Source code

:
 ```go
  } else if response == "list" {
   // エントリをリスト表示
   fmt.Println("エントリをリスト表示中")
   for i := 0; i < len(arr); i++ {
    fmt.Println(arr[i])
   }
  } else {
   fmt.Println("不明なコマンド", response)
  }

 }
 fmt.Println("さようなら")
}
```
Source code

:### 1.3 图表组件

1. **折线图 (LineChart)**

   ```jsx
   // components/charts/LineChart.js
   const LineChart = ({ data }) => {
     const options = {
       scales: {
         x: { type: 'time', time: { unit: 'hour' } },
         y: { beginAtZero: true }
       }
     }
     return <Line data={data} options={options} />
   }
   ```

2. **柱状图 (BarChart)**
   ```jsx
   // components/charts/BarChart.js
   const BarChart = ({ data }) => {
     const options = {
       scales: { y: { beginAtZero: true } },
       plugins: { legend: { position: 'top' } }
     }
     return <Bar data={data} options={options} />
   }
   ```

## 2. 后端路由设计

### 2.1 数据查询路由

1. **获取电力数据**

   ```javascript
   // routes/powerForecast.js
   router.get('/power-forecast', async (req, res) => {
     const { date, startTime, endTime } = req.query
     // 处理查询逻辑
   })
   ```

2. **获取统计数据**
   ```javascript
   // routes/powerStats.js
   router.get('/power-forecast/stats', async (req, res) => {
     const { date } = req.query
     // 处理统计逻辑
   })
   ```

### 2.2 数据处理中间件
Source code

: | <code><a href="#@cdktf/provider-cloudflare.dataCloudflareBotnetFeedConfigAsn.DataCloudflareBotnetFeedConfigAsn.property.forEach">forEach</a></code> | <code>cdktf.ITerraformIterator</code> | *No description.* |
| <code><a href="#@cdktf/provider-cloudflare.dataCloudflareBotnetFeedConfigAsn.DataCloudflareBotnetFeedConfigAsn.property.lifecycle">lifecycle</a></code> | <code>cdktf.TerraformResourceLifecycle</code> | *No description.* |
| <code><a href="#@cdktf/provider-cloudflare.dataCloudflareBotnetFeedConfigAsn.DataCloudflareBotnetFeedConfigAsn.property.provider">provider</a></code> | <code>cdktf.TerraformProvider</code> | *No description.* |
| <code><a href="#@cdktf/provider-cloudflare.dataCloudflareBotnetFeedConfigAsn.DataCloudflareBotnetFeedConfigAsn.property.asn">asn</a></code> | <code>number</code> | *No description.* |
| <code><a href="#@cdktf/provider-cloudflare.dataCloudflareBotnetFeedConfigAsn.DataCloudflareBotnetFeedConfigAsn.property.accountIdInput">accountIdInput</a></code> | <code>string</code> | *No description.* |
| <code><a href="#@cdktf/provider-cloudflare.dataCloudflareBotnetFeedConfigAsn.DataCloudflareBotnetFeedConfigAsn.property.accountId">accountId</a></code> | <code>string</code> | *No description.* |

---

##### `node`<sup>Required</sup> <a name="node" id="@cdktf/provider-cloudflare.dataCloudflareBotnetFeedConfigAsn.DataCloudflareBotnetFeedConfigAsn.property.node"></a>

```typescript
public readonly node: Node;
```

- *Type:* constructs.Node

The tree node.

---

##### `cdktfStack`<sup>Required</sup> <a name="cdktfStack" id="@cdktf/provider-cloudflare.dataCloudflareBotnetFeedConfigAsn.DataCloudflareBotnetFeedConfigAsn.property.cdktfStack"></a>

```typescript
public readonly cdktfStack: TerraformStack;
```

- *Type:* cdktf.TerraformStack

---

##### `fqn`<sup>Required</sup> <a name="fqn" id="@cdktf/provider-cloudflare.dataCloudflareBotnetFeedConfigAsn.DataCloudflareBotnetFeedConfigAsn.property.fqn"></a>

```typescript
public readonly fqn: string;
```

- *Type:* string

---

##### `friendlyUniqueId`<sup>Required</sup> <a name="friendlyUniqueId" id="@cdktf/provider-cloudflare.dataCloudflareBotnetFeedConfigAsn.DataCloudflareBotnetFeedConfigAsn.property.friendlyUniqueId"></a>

◆ ◆ ◆ ◆

**Your objective:**
In which lines of the records does the word "Println" appear? Copy each of them.

**Answer section:**
   fmt.Println("エントリをリスト表示中")
    fmt.Println(arr[i])
   fmt.Println("不明なコマンド", response)
 fmt.Println("さようなら")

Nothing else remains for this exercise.